Но весь быт, навыки, — все — от земли, от черно-дымящейся пашни, степной и бескрайной.

Прокофий привез из Туретчины турчанку. Затосковалась.

«Прокофий вечерами, когда вянут зори, на руках носил жену до татарского ажник кургана. Сажал там на макушке кургана, спиной к источенному столетиями ноздреватому камню, садился с ней рядом, и так подолгу глядели они в степь. Глядели до тех пор, пока истухала заря, а потом Прокофий кутал жену в зипун и на руках относил домой…» («Октябрь», 1928, кн. 1-я).

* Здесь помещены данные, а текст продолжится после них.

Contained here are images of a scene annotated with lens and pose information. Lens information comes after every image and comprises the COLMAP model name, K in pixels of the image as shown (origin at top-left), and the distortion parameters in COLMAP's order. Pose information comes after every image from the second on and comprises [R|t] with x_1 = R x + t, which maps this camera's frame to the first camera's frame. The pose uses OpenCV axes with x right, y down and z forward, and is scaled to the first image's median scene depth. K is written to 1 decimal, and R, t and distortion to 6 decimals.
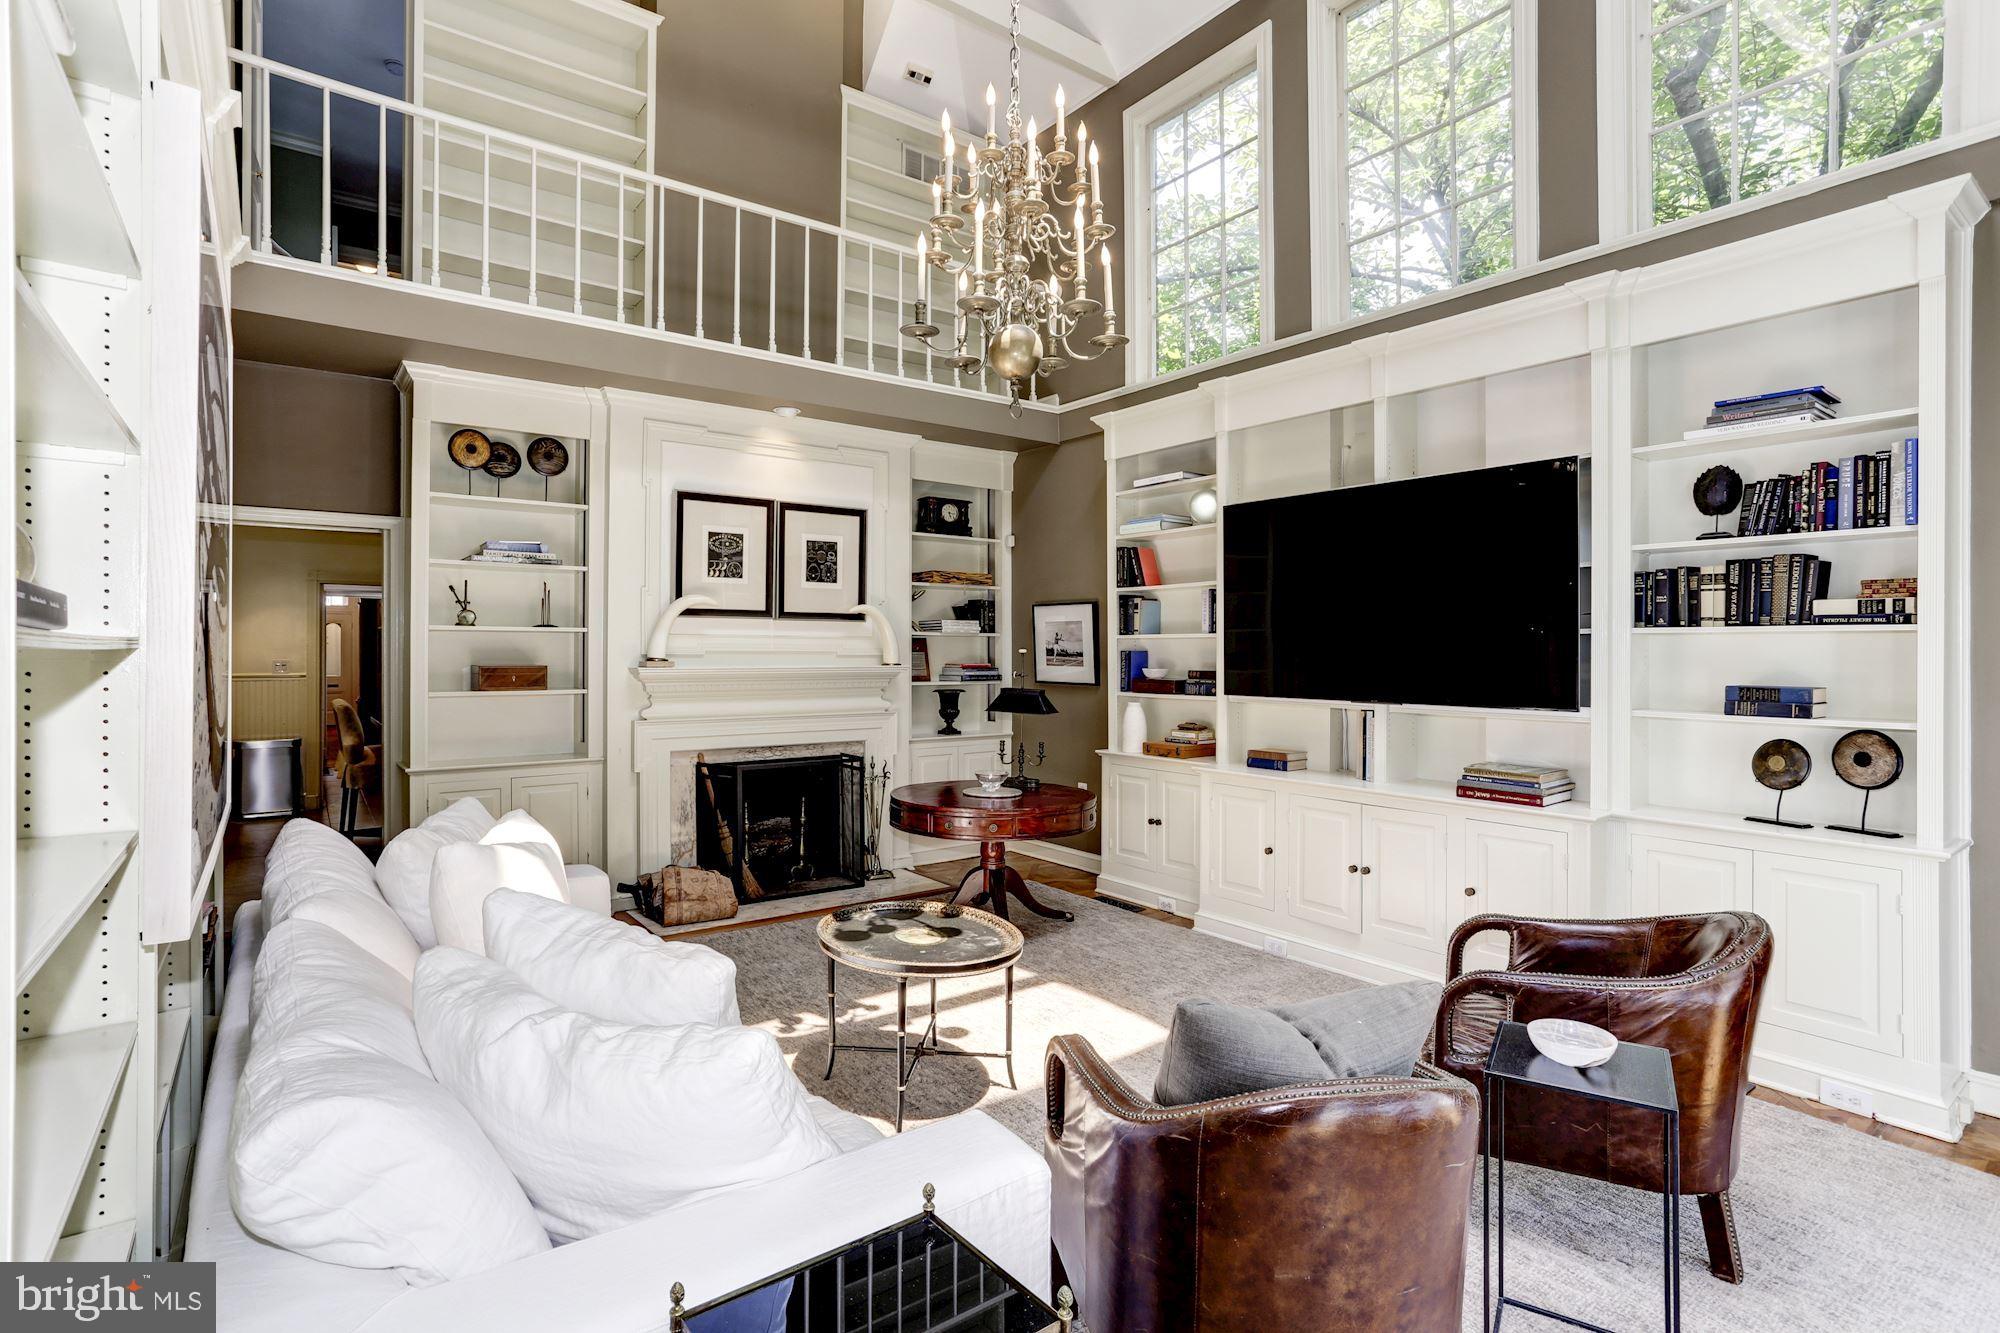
lens RADIAL K [[969.4, 0, 1000.0], [0, 969.4, 666.5], [0, 0, 1]] dist [-0.084154, -0.000055]
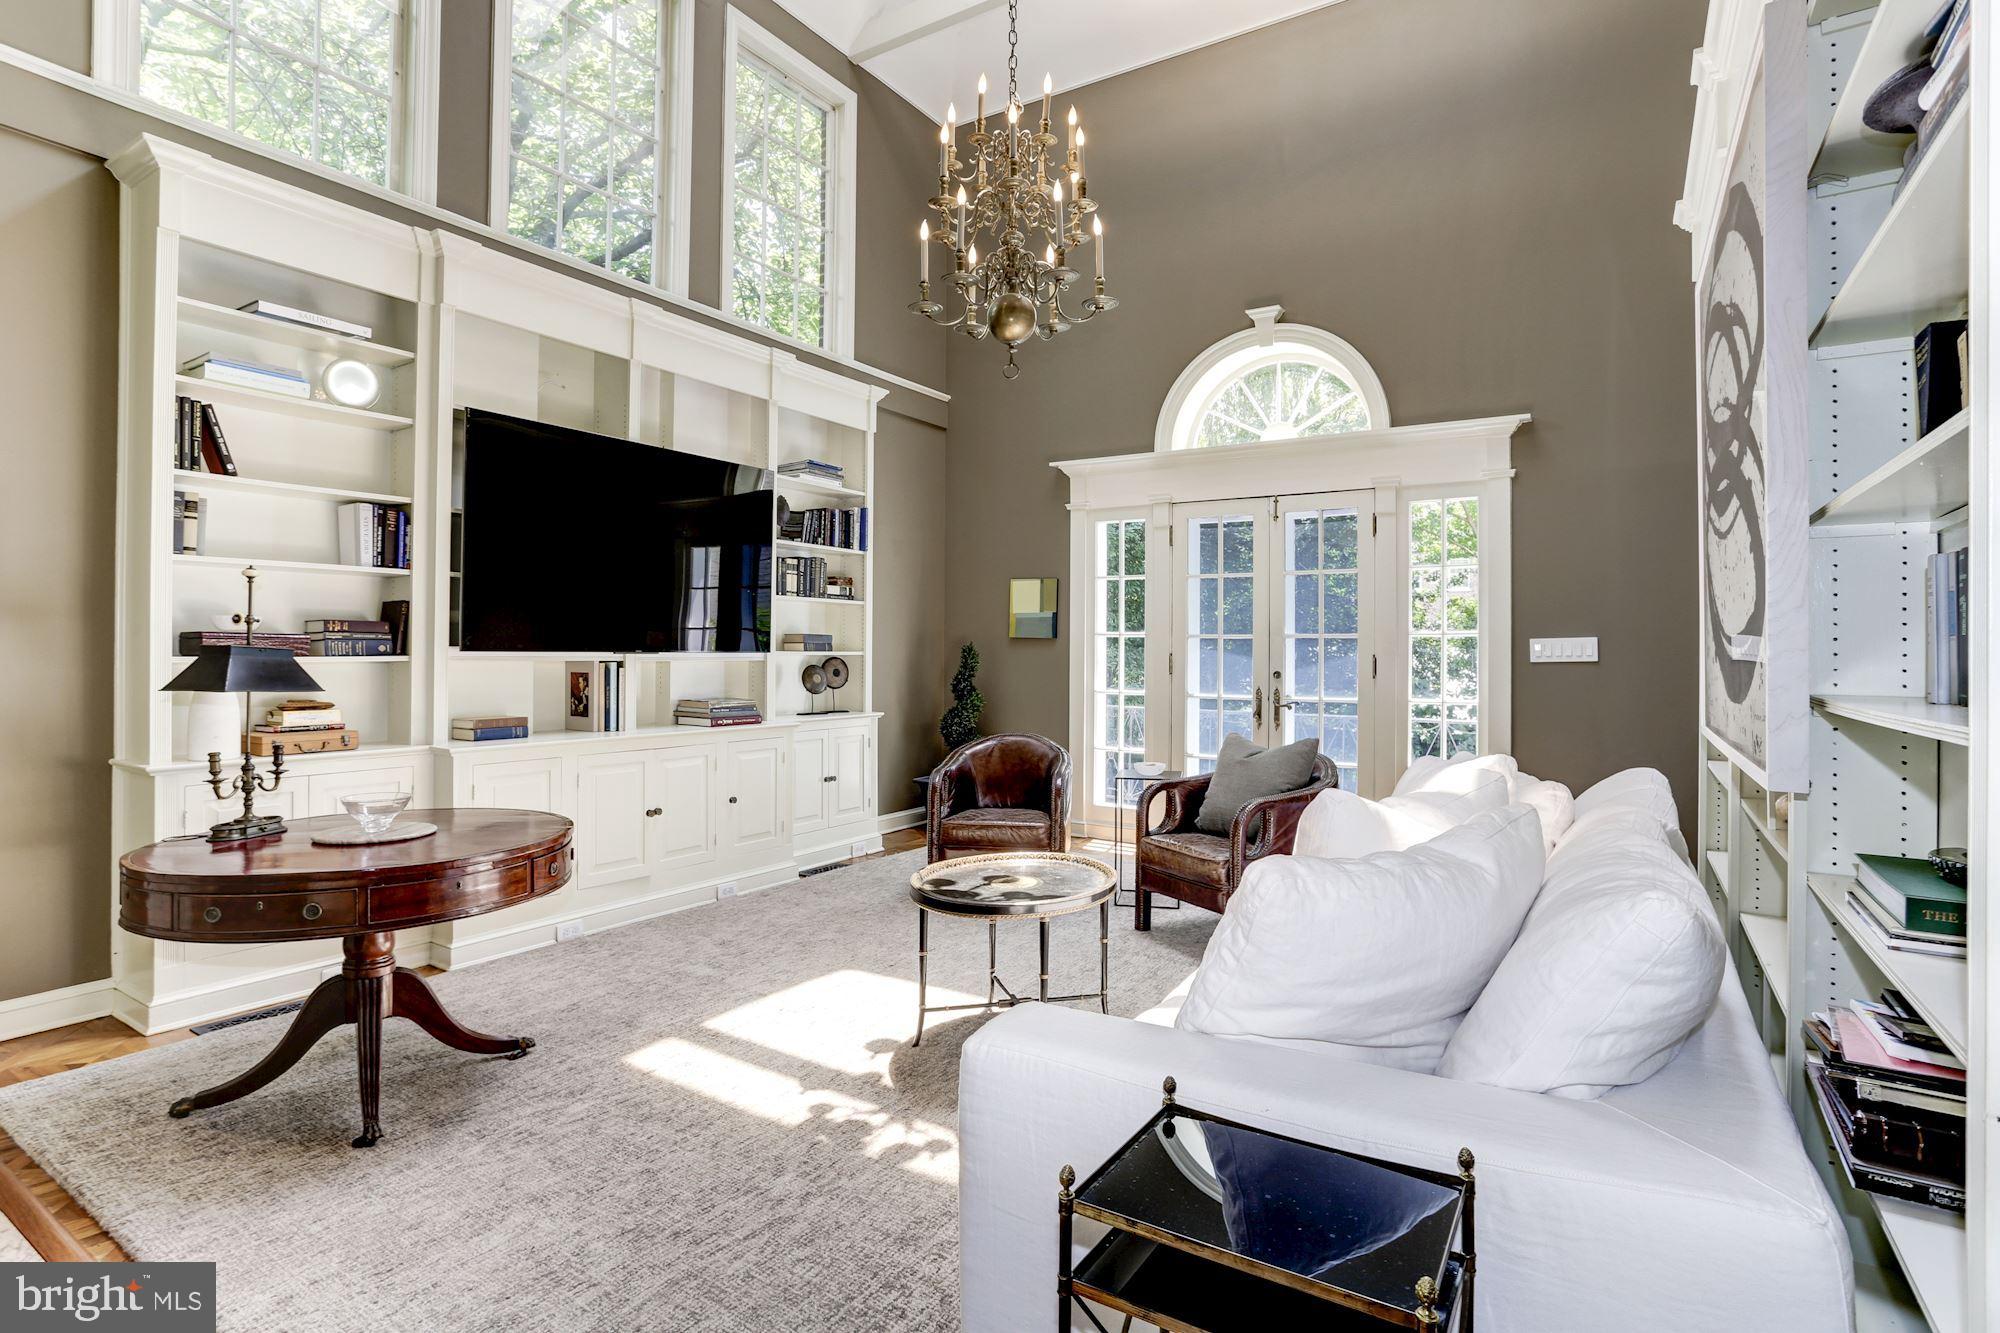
lens RADIAL K [[978.1, 0, 999.8], [0, 978.1, 622.3], [0, 0, 1]] dist [-0.000638, -0.000105]
pose [[-0.355689, 0.008903, 0.934562, -0.839302], [-0.003618, 0.999934, -0.010903, 0.016629], [-0.934598, -0.007259, -0.355633, 1.137521]]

Не думайте, здесь и не пахнет сентиментальностью: казаки грубы, насмешливы, темны, подчас дики, — и турчанку Прокофия затоптали коваными сапогами, как ведьму.

«Тонкий вскрик просверлил рев голосов. Прокофий раскидал шестерых казаков и, вломившись в горницу, сорвал со стены шашку. Давя друг друга, казаки шарахнулись из сенцев. Пластая над головой мерцающий визг шашки, Прокофий сбежал с крыльца. Толпа дрогнула и рассыпалась по двору.

У амбара Прокофий настиг тяжелого в беге батарейца Люшню и сзади с левого плеча наискось развалил его до пояса. Казаки, ломавшие колья с плетня, сыпанули через гумно в степь…».

Да, темны и дики, — и внезапно и неожиданно вдруг прощупываете вместе с Шолоховым чудесное сердце, чудесное сердце в загрубелой казачьей груди. Естественно, просто открывается человечье сердце, как естественно растет трава в степи.

Яркий, своеобразный, играющий всеми цветами язык, как радужно играющее на солнце перламутровое крылышко кузнечика, степного музыканта. Подлинный живой язык степного народа, пронизанный веселой, хитроватой ухмылкой, которой всегда искрится казачья речь. Какими дохлыми кажутся наши комнатные скучные словотворцы, — будь им легка земля…

Рискованные у других писателей, те же самые сцены у Шолохова правдивы и не вызывающи. Он называет вещи их именами, но рассказ сдержанно целомудрен. Здоровое и крепкое сидит в молодом писателе. На громадном протяжении сорока листов автор показывает быт казаков, службу, войну, революцию.

Нигде, ни в одном месте Шолохов не сказал: класс, классовая борьба. Но как у очень крупных писателей, незримо в самой ткани рассказа, в обрисовке людей, в сцеплении событий это классовое расслоение все больше вырастает, все больше ощущается, по мере того как развертывается грандиозная эпоха.